Unfortunately, the men—and, it’s important to recognize, women—who came before him; the ones who built the institution of the American bar as we have come to know it, with its individually-made iced drinks built on demand; its shaking and stirring and artful pouring and garnishing, have long been cast into shadow by the brilliance of Thomas’ star. But that doesn’t mean that they were entirely unheralded, or that their achievements are forever lost. Here, based upon the research I conducted for the revised second edition of Imbibe!, my tribute to Jerry Thomas and his drinks, are thumbnail sketches of five true pioneers of the American bar. If any of them had written a book, we would all be drinking differently now.

Cato Alexander ran the sportiest roadhouse in America for well over thirty years, supervising both the kitchen and the bar, in the process winning a reputation, to quote Tyrone Power (the Irish actor, not his descendant the movie star), as “foremost amongst cullers of mint . . . for julep” and “second to no man as a compounder of cock-tail”—the two foundational drinks of the American school of drinking. Indeed, he was the first man to become famous for making them, and a host of other drinks besides.

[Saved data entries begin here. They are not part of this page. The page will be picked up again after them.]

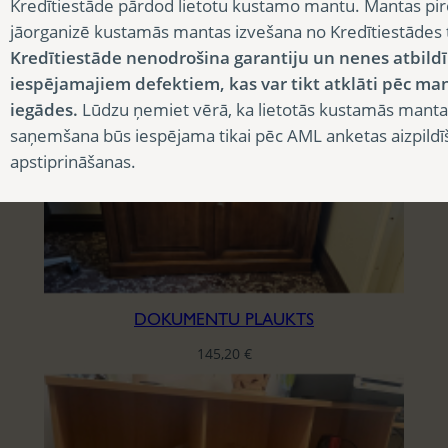
Kredītiestāde pārdod lietotu kustamo mantu. Mantas pir
DOKUMENTU PLAUKTS
jāorganizē kustamās mantas izvešana no Kredītiestādes
Kredītiestāde nenodrošina garantiju un nenes atbild
18,15
€
iespējamajiem defektiem, kas var tikt atklāti pēc ma
iegādes.
Lūdzu ņemiet vērā, ka lietotās kustamās manta
saņemšana būs iespējama tikai pēc AML anketas aizpildī
apstiprināšanas.
DOKUMENTU PLAUKTS
145,20
€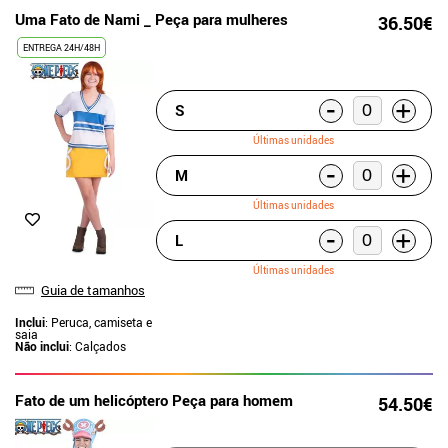
Uma Fato de Nami _ Peça para mulheres
36.50€
ENTREGA 24H/48H
-
+
S
Últimas unidades
-
+
M
Últimas unidades
-
+
L
Últimas unidades
Guia de tamanhos
Inclui
: Peruca, camiseta e
saia
Não inclui
: Calçados
Fato de um helicóptero Peça para homem
54.50€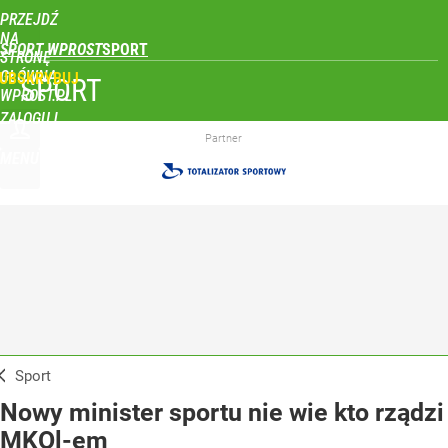
PRZEJDŹ
NA
SPORT WPROST
STRONĘ
GŁÓWNĄ
UBSKRYBUJ
SPORT
WPROST.PL
ZALOGUJ
Partner
MENU
Sport
Nowy minister sportu nie wie kto rządzi
MKOl-em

Alexander was born in New York in 1780. During his youth he worked at an inn there, and frequently waited on George Washington, helping him on and off his horse—something he would talk about for the rest of his days. That was when he was a slave. In 1799, he was one of the few who gained freedom when New York passed its deeply compromised “Act for the Gradual Abolition of Slavery.” After that he kept working in hotels and inns for another decade or so and then opened his own place, out in the country at the four-mile marker on Harlem Road. (Today, that’s on 54th St., just east of 2nd Avenue.) The location was a shrewd one: Cato’s Tavern was a ten-minute gallop out of New York City, then occupying just the southern tip of Manhattan, and it soon became the natural resort of all the city’s fast young men. They would race their carriages up there, drink his famous gin cocktails, brandy juleps and punches, eat his famous game and curried oysters, and then race on back (sometimes with disastrous results). For the next thirty years, Cato’s was one of the most fashionable resorts in America. “Who has not heard of Cato Alexander?” one New York newspaper wrote in 1835. “Not to know Cato’s is not to know the world.”